セクハラ、パワハラ、カスハラなど、〇〇ハラといった略語も一般的に認知され、ごく自然に使用されるようになってきました。なかには、すぐには理解できないような〇〇ハラもあったりしますが、基本は社会通念上、または道徳上において、「してはならない発言・行為」であると考えます。
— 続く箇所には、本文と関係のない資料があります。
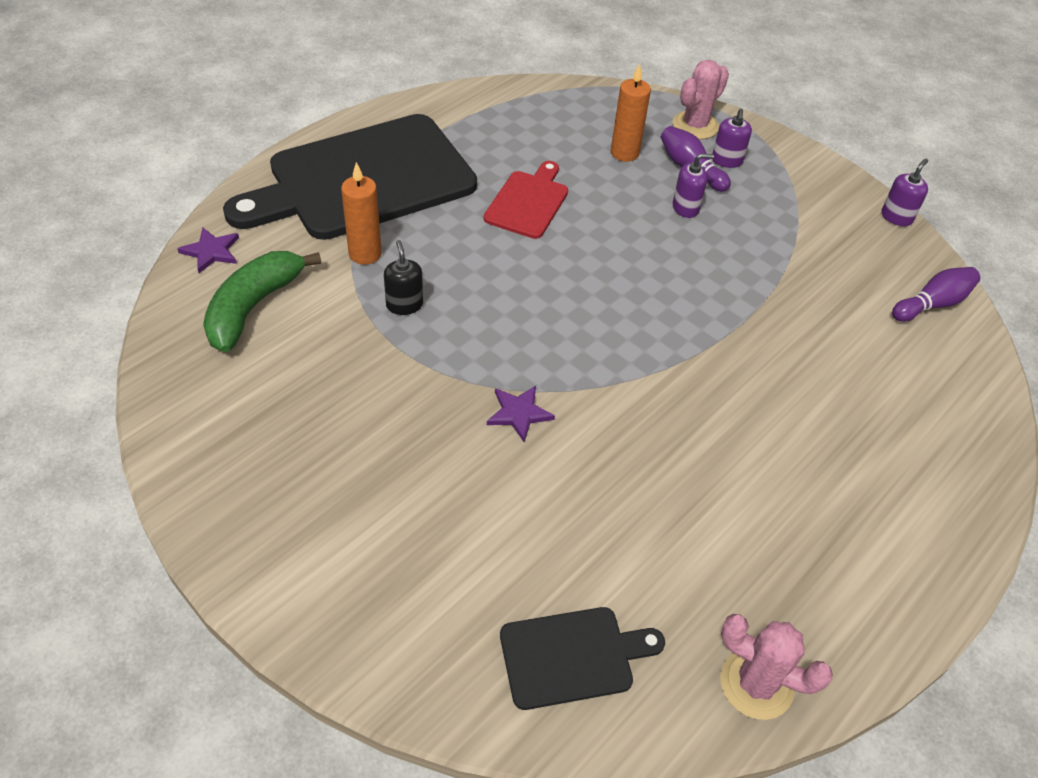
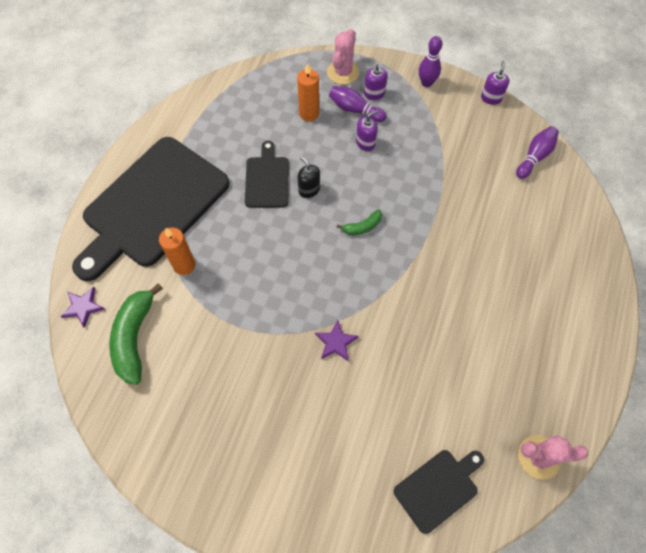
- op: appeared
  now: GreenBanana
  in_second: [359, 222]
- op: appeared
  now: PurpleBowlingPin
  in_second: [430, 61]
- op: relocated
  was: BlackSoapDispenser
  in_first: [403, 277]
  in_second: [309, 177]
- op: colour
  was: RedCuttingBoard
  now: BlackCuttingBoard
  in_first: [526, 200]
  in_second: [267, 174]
〇〇ハラの多くは、英語をカタカナ表記し省略したものですが、日本語に訳しますと、セクハラ(セクシャルハラスメント:性的嫌がらせ)、パワハラ(パワーハラスメント:上司から部下への嫌がらせや過度な要求)、カスハラ(カスタマーハラスメント:消費者からの嫌がらせや過度な要求)といったところでしょうか。いずれも厚生労働省はじめ国から防止対策を求められています。
〇〇ハラは、行ってはならないことです。ここで理解しておかなければならないことは、「発言・行為をされた人」がハラスメントであると受け取った場合は、その発言・行為はハラスメントになりうるということです。すなわち、「発言・行為をした人」がハラスメントの意図を持っていないとしても、ハラスメントになります。これは、裁判での判例となっています。
病院では〇〇ハラは無縁と思われるかもしれませんが、会社などの組織と同じように〇〇ハラが起こりえます。病院の運営や患者さんの治療のため、私は毎日多くの指示などを出しますが、それを嫌がらせや過度な要求だと感じたとするならば、やはりそれはハラスメントでしょう。私自身、大いに気を付けるべきことと考えています。
また、消費者と企業の間に生ずるカスハラとは、若干性質が異なりますが、患者さん(またはその家族)と病院の間にもカスハラは生じます。患者さん(またはその家族)からの過度な要求などはハラスメントとなりえます。幸いにも、そのような例は現在までほぼありません。しかし、このような事例が起こった場合には、患者さんの生命の安全や健康を守ることが最優先ではありますが、病院職員を守るため厳正に対処してゆきます。
以上、ハラスメントに対する私の考えなどを述べましたが、ハラスメントのない社会や職場であってこそ、皆が幸せに活躍できるものと考えます。